╭─ EXTRACTED ENTRIES

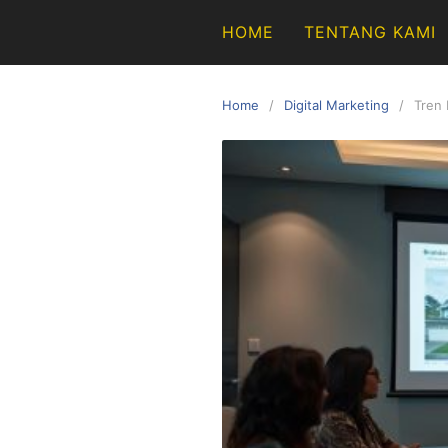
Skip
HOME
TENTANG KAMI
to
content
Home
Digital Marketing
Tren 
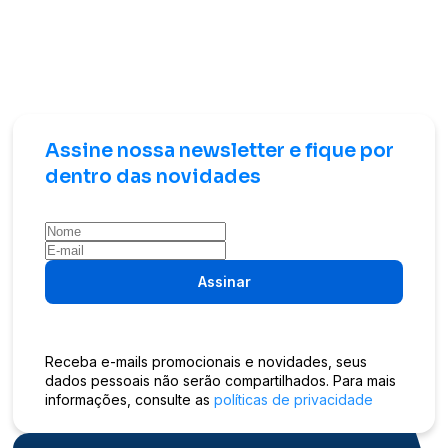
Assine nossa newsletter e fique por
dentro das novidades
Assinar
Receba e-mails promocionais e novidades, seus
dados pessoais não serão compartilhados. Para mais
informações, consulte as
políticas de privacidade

╰─
╭─ EXTRACTED ENTRIES

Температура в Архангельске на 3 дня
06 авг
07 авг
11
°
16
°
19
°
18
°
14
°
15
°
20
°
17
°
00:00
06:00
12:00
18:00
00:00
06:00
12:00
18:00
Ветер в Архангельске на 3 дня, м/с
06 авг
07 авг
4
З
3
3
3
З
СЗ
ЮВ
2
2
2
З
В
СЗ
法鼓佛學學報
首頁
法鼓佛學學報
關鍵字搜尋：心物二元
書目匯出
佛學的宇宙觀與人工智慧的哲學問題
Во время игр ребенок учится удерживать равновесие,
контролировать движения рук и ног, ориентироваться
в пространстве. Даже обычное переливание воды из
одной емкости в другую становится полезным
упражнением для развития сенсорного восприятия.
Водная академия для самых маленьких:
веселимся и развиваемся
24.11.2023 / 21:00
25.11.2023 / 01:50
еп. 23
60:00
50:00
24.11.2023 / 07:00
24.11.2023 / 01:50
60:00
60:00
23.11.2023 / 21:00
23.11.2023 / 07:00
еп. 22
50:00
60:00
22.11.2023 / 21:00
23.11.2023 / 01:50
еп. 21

╰─
╭─ EXTRACTED ENTRIES

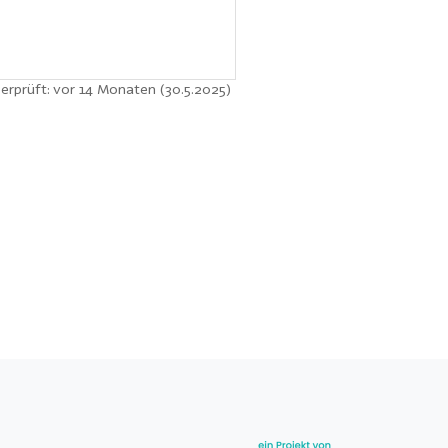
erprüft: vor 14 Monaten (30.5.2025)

╰─

Give again, word for word, the lines starting at the one containing "Assine nossa newsletter e fique por" and ending at the one containing "políticas de privacidade", with both of those lines included.

__OUTPUT__.
Assine nossa newsletter e fique por
dentro das novidades
Assinar
Receba e-mails promocionais e novidades, seus
dados pessoais não serão compartilhados. Para mais
informações, consulte as
políticas de privacidade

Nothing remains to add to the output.